Since that session, most of the groups (in particular, the theme committees) have managed to stage additional brainstorming sessions and have tried to meet goals Cardinal asked them to consider at his earlier visit. These included verbalizing each committee’s vision for their Discovery area of influence; listing a proposal of exhibit content; developing a story line for each theme; estimating the size space required to bring that theme to life; considering equipment that might be needed to make the project workable; envisioning space relationships, organizational flow, traffic and usage and possible timetables; and thinking in terms of “a day in the life of your room.”
Monday night, the architects met the public once again at the Obion County Public Library and answered questions that emerged from those committee sessions.

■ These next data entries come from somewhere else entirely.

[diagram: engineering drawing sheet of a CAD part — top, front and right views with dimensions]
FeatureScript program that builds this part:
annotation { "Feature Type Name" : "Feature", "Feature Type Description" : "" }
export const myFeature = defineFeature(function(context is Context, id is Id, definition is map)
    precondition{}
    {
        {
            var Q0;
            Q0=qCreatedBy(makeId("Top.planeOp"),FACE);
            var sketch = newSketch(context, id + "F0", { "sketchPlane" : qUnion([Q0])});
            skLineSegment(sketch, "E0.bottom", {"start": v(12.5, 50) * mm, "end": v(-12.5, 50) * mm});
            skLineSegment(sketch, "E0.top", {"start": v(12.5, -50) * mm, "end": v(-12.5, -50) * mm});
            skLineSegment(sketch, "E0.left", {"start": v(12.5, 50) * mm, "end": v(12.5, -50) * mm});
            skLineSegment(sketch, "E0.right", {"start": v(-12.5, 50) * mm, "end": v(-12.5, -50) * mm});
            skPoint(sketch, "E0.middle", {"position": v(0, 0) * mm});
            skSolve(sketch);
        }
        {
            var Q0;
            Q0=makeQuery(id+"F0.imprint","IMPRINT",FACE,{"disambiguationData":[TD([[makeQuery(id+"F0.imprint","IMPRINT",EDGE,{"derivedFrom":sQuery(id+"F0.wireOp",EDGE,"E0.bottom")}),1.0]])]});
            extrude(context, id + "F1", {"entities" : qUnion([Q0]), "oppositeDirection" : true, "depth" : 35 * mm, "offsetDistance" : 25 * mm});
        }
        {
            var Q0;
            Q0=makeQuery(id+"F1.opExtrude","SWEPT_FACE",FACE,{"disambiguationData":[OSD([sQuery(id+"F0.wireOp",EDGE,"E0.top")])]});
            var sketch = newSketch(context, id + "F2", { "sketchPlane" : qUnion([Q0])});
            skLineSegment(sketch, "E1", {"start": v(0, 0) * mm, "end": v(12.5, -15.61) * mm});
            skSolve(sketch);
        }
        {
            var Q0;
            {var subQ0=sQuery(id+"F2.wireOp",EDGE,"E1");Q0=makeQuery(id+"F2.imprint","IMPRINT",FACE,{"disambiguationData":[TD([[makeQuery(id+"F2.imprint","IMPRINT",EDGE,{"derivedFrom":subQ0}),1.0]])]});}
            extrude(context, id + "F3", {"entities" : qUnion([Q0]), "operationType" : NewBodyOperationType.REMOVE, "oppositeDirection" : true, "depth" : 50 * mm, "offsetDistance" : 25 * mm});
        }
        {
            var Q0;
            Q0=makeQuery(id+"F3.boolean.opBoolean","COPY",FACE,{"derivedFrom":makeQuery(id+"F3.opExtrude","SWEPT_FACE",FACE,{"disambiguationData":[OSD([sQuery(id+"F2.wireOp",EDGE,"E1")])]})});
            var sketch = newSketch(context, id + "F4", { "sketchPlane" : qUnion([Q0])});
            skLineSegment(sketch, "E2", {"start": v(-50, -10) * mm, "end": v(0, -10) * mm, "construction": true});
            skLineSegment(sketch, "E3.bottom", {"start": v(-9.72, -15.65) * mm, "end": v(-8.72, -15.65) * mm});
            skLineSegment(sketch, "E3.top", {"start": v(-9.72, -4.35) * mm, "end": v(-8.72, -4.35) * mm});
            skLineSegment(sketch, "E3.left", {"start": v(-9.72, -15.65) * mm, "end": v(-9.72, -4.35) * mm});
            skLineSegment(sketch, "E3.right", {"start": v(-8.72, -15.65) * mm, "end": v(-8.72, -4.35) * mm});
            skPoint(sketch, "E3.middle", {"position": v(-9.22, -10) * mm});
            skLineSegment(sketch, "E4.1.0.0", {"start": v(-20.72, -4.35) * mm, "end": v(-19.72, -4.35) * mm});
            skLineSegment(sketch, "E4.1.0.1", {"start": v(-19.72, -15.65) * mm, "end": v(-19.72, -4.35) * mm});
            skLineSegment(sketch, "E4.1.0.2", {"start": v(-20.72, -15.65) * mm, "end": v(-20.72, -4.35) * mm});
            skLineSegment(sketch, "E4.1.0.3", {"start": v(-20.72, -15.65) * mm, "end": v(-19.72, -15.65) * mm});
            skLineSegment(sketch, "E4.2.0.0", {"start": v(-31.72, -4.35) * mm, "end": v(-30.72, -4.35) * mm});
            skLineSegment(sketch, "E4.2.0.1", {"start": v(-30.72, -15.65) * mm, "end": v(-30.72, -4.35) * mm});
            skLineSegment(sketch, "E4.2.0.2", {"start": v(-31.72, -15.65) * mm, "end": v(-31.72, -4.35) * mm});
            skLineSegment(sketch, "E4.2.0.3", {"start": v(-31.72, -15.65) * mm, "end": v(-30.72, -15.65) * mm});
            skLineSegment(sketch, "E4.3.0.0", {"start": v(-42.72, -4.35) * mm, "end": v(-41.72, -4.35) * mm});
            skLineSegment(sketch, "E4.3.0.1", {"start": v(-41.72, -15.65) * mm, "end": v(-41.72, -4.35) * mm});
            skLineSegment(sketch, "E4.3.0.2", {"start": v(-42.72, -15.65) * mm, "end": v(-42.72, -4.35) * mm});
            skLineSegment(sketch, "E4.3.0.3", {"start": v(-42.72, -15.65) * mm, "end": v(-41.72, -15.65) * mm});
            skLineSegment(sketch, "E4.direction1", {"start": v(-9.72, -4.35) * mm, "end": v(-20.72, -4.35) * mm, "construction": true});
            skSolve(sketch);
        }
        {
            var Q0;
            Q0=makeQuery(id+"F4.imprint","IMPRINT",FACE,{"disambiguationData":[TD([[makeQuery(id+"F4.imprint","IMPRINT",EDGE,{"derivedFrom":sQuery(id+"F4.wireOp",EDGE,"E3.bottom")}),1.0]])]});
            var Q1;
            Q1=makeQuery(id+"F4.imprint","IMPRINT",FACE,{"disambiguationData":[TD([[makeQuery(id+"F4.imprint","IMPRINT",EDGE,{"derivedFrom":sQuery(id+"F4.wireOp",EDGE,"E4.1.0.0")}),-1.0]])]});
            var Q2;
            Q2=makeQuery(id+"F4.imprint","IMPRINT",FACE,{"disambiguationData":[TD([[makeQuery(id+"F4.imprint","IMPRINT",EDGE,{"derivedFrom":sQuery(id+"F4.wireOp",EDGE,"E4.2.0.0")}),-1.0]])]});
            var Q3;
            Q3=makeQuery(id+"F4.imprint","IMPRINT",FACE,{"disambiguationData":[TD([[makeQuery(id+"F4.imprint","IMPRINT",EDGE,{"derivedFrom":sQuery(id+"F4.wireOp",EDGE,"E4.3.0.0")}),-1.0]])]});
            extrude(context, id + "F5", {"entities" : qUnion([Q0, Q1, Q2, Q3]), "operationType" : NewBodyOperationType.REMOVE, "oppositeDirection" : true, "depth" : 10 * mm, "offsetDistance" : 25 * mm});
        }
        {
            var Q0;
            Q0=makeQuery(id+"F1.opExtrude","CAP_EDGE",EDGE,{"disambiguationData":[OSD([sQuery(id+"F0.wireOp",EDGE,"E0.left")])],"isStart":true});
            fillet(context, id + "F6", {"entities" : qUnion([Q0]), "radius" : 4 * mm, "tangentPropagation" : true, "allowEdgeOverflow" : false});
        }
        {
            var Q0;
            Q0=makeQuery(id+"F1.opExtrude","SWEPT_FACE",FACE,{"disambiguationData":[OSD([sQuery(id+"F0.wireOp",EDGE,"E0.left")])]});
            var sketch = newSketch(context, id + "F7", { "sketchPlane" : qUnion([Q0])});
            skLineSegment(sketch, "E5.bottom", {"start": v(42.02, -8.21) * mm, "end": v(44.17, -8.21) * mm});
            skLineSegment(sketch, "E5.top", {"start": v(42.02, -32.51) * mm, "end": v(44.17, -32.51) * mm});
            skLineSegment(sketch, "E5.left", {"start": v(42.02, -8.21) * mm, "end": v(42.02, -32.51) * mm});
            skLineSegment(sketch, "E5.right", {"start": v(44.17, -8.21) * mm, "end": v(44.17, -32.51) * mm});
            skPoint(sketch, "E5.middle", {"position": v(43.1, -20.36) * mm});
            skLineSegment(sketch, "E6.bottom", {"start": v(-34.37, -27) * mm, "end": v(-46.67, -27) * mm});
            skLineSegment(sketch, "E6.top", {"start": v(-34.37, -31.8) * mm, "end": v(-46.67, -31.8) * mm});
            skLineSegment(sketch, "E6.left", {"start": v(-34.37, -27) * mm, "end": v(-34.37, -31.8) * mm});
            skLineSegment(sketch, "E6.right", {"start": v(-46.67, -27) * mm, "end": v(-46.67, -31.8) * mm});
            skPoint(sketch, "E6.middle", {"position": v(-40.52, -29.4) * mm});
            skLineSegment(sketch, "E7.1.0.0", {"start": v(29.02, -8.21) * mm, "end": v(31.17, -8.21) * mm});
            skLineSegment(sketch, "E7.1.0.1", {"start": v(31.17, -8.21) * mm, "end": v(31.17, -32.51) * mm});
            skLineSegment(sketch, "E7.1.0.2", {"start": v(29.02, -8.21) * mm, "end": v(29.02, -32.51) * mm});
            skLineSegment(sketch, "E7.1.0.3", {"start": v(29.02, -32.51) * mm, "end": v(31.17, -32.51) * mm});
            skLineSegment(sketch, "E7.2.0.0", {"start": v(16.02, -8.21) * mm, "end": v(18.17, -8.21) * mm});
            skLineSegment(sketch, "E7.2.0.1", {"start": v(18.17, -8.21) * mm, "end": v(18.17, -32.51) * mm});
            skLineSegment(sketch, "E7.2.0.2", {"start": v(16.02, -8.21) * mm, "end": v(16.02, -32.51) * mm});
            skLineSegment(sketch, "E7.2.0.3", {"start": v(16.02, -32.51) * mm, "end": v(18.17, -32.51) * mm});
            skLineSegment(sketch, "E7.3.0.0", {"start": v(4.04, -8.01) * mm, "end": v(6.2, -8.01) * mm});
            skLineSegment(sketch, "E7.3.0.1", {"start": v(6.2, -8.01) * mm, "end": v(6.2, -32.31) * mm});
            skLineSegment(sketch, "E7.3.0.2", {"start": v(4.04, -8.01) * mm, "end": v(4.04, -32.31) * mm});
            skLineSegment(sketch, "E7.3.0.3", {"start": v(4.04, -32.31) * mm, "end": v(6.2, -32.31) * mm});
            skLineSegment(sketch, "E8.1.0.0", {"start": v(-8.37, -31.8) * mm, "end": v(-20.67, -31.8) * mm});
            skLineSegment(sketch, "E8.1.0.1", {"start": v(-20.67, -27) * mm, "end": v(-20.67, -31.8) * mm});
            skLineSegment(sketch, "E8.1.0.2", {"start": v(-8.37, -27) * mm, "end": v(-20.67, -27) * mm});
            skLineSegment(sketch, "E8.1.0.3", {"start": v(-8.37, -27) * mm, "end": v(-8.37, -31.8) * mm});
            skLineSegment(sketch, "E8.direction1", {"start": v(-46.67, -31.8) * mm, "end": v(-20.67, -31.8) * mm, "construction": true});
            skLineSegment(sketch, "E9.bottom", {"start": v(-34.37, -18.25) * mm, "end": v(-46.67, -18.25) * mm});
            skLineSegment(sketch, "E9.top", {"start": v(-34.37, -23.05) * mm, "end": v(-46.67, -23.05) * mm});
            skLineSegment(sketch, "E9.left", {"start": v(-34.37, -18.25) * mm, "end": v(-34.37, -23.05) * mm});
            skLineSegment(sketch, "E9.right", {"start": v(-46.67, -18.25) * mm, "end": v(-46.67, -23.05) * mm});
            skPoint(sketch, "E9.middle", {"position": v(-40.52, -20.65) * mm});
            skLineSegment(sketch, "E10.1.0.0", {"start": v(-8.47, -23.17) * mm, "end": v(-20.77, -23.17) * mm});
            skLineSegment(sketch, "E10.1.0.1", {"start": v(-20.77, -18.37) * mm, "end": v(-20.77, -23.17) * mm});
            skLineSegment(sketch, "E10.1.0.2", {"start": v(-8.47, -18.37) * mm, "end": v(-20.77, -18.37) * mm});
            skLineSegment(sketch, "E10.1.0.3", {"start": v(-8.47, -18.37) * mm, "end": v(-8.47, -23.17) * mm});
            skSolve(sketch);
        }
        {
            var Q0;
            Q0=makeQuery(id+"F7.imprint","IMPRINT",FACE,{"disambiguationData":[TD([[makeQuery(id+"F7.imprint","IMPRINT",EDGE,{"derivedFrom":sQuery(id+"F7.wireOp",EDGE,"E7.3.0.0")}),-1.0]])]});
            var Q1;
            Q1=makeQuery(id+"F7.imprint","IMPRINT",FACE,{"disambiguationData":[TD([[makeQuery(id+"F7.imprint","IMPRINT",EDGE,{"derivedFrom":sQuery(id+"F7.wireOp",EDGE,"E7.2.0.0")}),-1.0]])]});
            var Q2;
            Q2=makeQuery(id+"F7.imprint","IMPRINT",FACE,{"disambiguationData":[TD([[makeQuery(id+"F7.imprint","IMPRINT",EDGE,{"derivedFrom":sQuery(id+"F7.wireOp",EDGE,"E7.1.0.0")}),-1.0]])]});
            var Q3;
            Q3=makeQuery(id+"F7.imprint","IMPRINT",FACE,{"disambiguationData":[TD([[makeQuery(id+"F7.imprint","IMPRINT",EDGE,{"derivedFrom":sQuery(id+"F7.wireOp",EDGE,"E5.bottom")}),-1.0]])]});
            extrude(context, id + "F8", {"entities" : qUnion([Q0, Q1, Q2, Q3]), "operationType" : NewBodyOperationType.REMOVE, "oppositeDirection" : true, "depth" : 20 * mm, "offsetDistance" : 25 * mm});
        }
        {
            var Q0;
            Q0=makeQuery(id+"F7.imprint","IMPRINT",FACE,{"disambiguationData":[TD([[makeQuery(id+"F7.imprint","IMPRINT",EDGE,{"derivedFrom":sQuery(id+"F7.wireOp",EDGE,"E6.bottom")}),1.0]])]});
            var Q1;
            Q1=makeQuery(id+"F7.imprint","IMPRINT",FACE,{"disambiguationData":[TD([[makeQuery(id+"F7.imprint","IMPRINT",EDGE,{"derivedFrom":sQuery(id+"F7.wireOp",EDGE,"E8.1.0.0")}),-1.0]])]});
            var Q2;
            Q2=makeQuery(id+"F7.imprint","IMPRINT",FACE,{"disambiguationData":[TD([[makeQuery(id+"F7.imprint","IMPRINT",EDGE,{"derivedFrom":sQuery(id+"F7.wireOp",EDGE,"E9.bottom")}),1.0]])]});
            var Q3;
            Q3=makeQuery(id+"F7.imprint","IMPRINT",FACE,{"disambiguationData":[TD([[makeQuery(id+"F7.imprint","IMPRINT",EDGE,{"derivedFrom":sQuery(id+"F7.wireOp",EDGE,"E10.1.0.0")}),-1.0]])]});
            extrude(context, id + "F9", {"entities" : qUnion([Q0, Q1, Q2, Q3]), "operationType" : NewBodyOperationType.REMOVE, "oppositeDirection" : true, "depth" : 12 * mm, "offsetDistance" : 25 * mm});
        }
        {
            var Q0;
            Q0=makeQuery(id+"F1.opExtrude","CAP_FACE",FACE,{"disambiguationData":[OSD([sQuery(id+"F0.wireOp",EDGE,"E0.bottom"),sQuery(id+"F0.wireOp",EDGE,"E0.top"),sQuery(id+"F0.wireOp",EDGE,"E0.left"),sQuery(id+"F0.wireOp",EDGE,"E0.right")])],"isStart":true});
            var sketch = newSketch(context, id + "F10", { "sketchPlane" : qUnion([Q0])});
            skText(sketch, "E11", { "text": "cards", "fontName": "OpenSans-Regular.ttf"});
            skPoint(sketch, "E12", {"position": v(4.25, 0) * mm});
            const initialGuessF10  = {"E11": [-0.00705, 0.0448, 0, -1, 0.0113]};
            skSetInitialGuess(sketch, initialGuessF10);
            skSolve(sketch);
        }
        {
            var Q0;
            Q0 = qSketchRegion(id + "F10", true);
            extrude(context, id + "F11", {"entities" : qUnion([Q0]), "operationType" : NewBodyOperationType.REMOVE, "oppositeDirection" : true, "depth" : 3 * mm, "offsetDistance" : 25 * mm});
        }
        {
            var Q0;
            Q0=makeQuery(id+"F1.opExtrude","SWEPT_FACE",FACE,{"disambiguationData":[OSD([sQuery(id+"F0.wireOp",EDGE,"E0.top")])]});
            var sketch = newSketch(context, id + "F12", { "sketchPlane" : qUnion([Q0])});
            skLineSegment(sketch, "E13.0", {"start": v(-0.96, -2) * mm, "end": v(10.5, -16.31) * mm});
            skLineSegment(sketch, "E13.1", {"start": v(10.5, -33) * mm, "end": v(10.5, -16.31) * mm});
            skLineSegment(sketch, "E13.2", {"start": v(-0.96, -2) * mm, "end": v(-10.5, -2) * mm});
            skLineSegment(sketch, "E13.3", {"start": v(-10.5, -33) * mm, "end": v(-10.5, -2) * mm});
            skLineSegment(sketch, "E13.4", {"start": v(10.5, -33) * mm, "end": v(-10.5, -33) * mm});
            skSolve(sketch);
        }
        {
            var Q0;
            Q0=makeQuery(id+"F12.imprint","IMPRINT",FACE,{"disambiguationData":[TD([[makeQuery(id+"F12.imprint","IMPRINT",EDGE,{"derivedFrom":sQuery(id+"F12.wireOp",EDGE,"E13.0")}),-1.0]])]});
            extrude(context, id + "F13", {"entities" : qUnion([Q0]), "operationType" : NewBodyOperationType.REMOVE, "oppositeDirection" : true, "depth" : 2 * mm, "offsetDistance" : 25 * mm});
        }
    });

They also showed sketches of some preliminary layouts for the complex.
On Tuesday, the team began 90-minute sessions with the individual committees who are reporting on their work to them.
These will continue through Thursday morning.
From these encounters, Cardinal says he will gain a deeper understanding of the proposal that will allow him to begin to work in a more directed fashion with the embryonic concepts he gained at the first public meetings.
While the innovative architect has presented some exterior sketches to those who have attended the sessions staged over the past three weeks, he stresses that these will not represent a final draft. His contract requires that he ultimately present three proposals for the project for review and selection by the board.
The information he is gaining this week will determine the interior layout of the project and those dimensions will, in turn, shape the structure that will rise from the plot of land that Union City’s founder, Gen. George Gibbs, selected as his homestead in the mid-19th century.
Gibbs broke new ground physically — a pioneer with a vision.
Cardinal, the Kirklands and the community have the opportunity to break new ground, as well — the opportunity to become pioneers themselves, “Discovering” endless possibilities for the future.